Start of Passage shown

Sah - South African Coal Mining Holdings Limited - Firm Intention To Make An Release Date: 31/03/2010 17:18:02 Code(s): SAH
SAH - South African Coal Mining Holdings Limited - Firm intention to make an
offer received from JSW Energy
SOUTH AFRICAN COAL MINING HOLDINGS LIMITED
(Incorporated in the Republic of South Africa)
(Registration number: 1994/009012/06)
Share code: SAH ISIN: ZAE000102034
("SACMH" or "the Company")
ANNOUNCEMENT OF A FIRM INTENTION TO MAKE AN OFFER RECEIVED FROM JSW ENERGY
LIMITED ("JSW") TO ACQUIRE A STAKE IN THE ISSUED ORDINARY SHARE CAPITAL OF SACMH
AND TO PROVIDE FINANCE TO REOPEN THE MINE
1.1 Shareholders are referred to previous announcements by SACMH, the latest
being dated 30 March 2010, that SACMH regularly receives unsolicited offers
to buy or invest in its business. The SACMH board ("the Board") undertook
that all serious offers in respect of which the Board has received
satisfactory external proof of funding will be submitted to shareholders
for consideration as soon as practically possible.
1.2 The Board has received a letter from JSW containing a firm intention to
lend funds to SACMH to enable it to discharge its liability to The Standard
Bank of South Africa (Proprietary) Limited ("SBSA"), to provide new funding
to reopen the mine and to make an offer to acquire a stake in the issued
ordinary shares of SACMH, being all the shares save for those held by Royal
Bafokeng Capital (Pty) Limited ("Royal Bafokeng") and Mainsail 55 (Pty) Ltd
("Mainsail"). If concluded, the transaction will be an affected transaction
as defined by the Securities Regulation Code and Rules ("SRP Code") of the
Securities Regulation Panel ("SRP").

End of Passage shown

[Stated exercise 1]:
From the records below, extract the part that starts with the line containing "time: 10:41" and ends with the line containing "time: 11:37", keeping both of those lines and reproducing every line unchanged. Leave the pictures out of your answer.
The announcement and the records have no connection to each other.

Start of Data provided

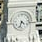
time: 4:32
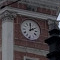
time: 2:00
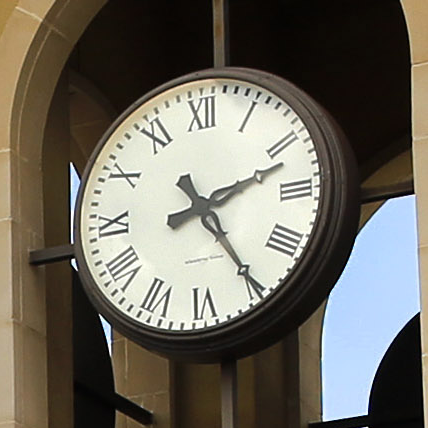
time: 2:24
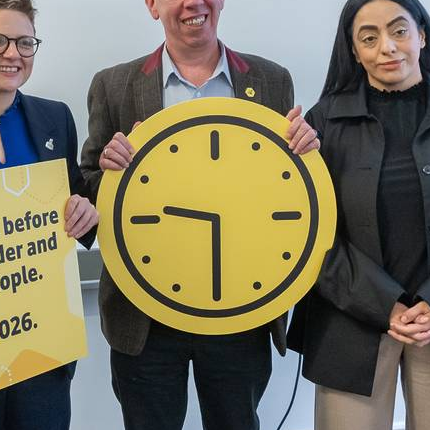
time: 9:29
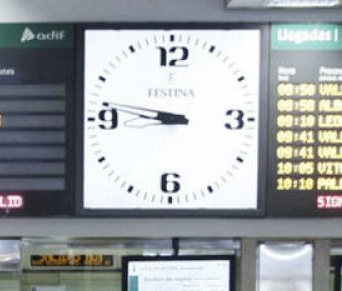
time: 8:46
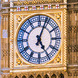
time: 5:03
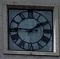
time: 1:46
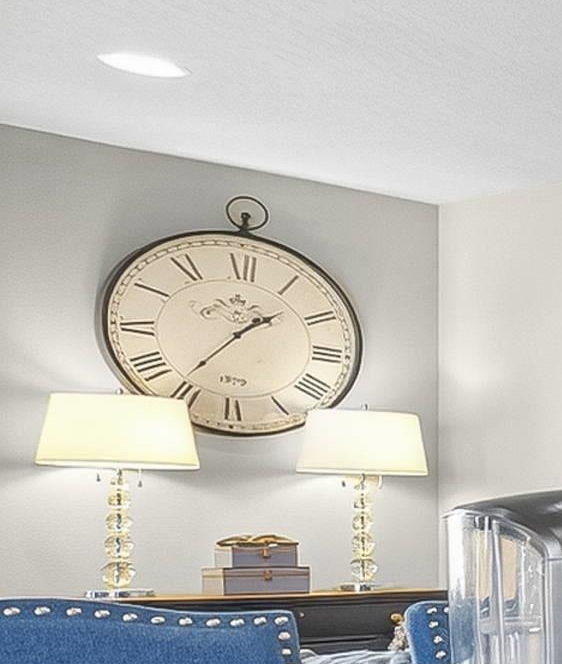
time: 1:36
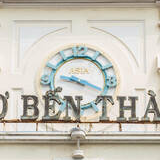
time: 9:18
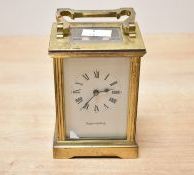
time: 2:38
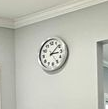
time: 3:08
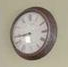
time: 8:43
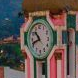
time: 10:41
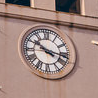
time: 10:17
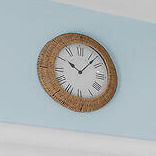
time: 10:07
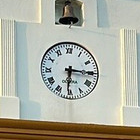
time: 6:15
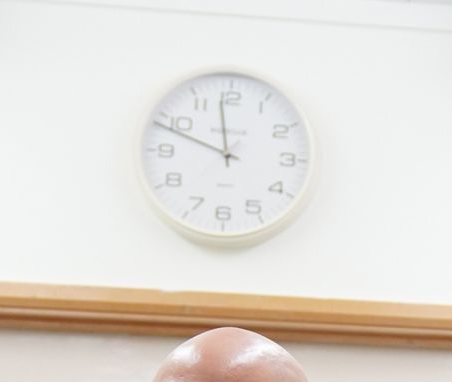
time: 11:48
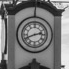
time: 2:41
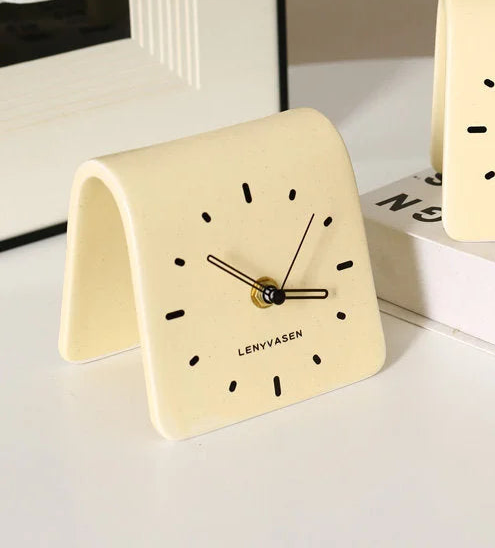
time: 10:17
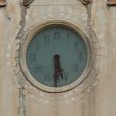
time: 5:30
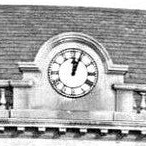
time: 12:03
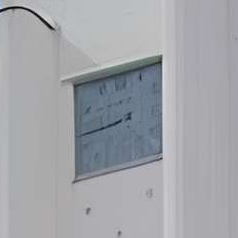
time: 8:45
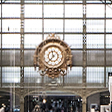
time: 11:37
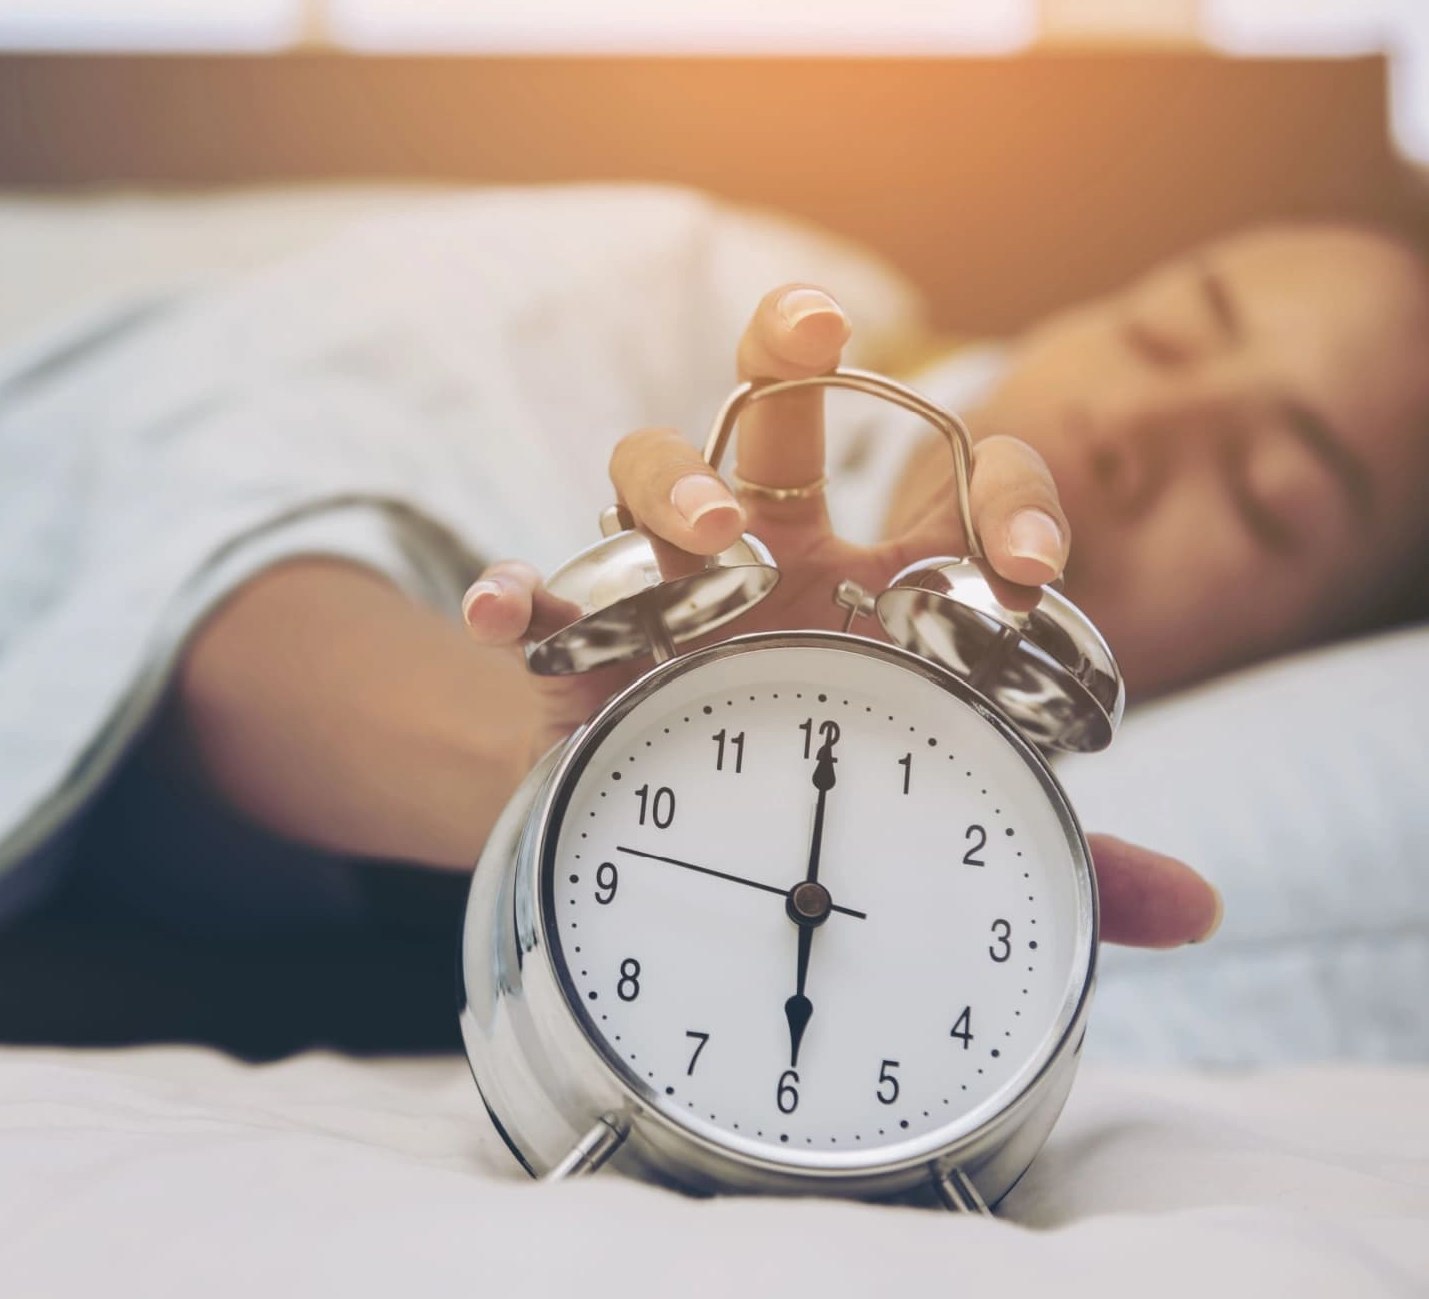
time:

End of Data provided
Start of Data provided

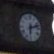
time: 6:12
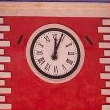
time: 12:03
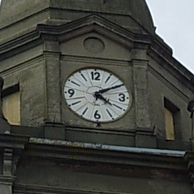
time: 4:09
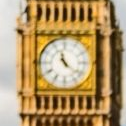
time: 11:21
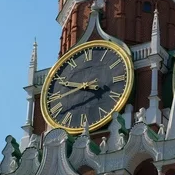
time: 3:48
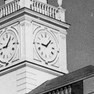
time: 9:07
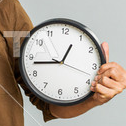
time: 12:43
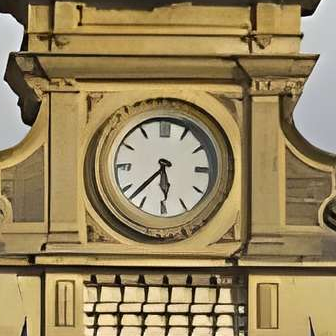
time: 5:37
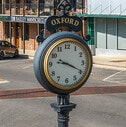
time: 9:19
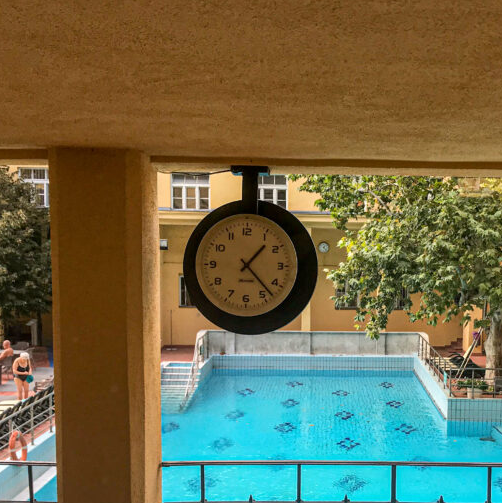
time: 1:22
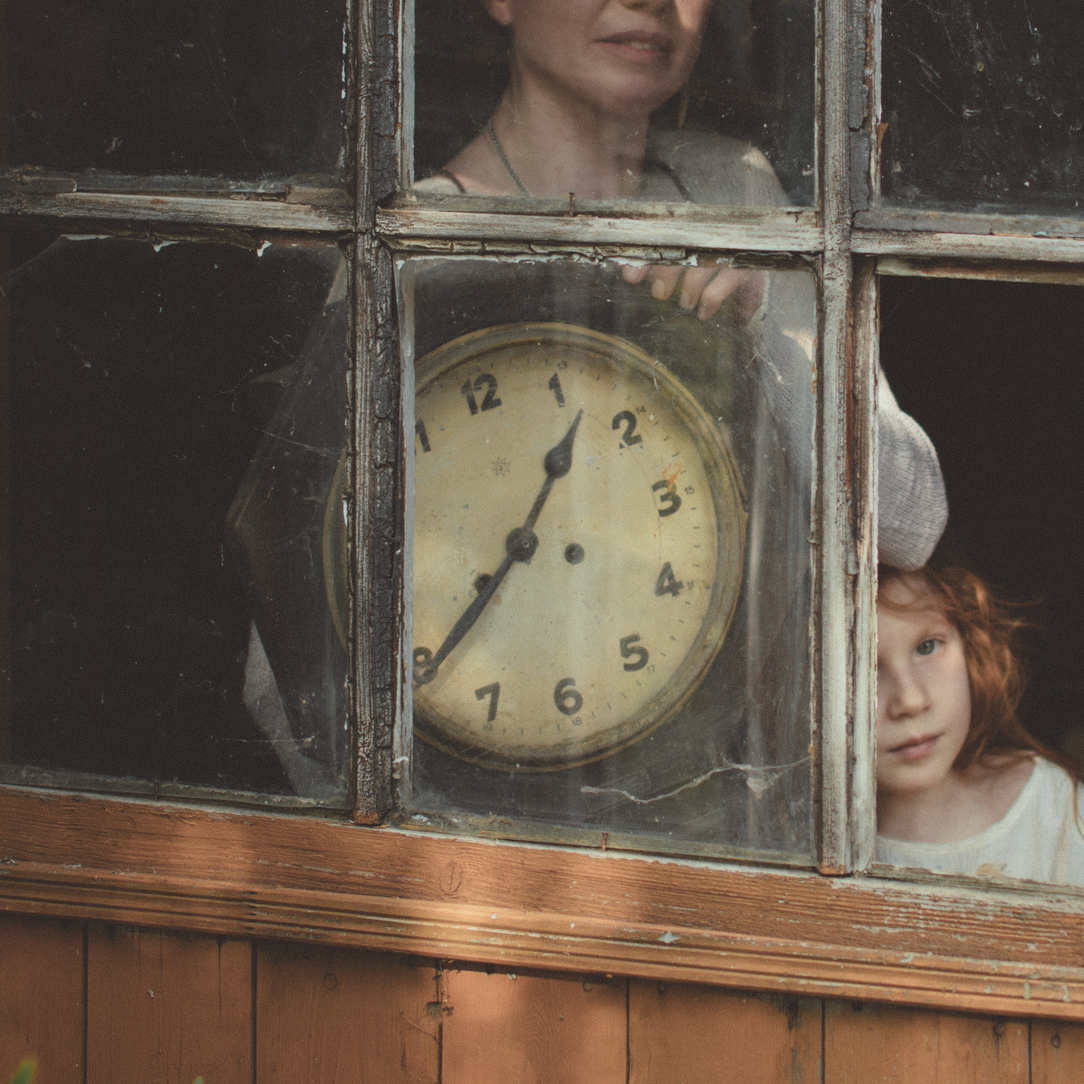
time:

End of Data provided

[Stated exercise 2]:
Copy the entire announcement about the JSW Energy offer for South African Coal Mining Holdings word for word.

[Task answer 1]:
time: 10:41
time: 10:17
time: 10:07
time: 6:15
time: 11:48
time: 2:41
time: 10:17
time: 5:30
time: 12:03
time: 8:45
time: 11:37

[Task answer 2]:
Sah - South African Coal Mining Holdings Limited - Firm Intention To Make An Release Date: 31/03/2010 17:18:02 Code(s): SAH
SAH - South African Coal Mining Holdings Limited - Firm intention to make an
offer received from JSW Energy
SOUTH AFRICAN COAL MINING HOLDINGS LIMITED
(Incorporated in the Republic of South Africa)
(Registration number: 1994/009012/06)
Share code: SAH ISIN: ZAE000102034
("SACMH" or "the Company")
ANNOUNCEMENT OF A FIRM INTENTION TO MAKE AN OFFER RECEIVED FROM JSW ENERGY
LIMITED ("JSW") TO ACQUIRE A STAKE IN THE ISSUED ORDINARY SHARE CAPITAL OF SACMH
AND TO PROVIDE FINANCE TO REOPEN THE MINE
1.1 Shareholders are referred to previous announcements by SACMH, the latest
being dated 30 March 2010, that SACMH regularly receives unsolicited offers
to buy or invest in its business. The SACMH board ("the Board") undertook
that all serious offers in respect of which the Board has received
satisfactory external proof of funding will be submitted to shareholders
for consideration as soon as practically possible.
1.2 The Board has received a letter from JSW containing a firm intention to
lend funds to SACMH to enable it to discharge its liability to The Standard
Bank of South Africa (Proprietary) Limited ("SBSA"), to provide new funding
to reopen the mine and to make an offer to acquire a stake in the issued
ordinary shares of SACMH, being all the shares save for those held by Royal
Bafokeng Capital (Pty) Limited ("Royal Bafokeng") and Mainsail 55 (Pty) Ltd
("Mainsail"). If concluded, the transaction will be an affected transaction
as defined by the Securities Regulation Code and Rules ("SRP Code") of the
Securities Regulation Panel ("SRP").